— Assignment —
Please transcribe the data exactly as shown, skipping the images.

— Exercise data —
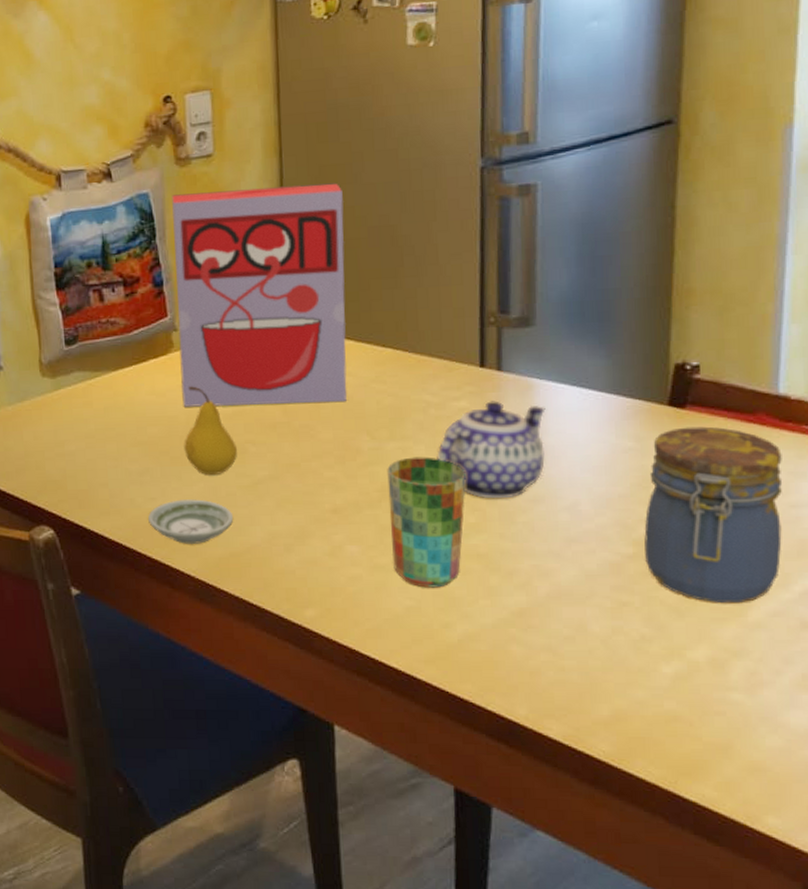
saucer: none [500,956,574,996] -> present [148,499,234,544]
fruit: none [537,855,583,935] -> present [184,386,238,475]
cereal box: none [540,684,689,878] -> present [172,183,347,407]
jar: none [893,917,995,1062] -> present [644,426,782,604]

— Answer below —
saucer: none [500,956,574,996] -> present [148,499,234,544]
fruit: none [537,855,583,935] -> present [184,386,238,475]
cereal box: none [540,684,689,878] -> present [172,183,347,407]
jar: none [893,917,995,1062] -> present [644,426,782,604]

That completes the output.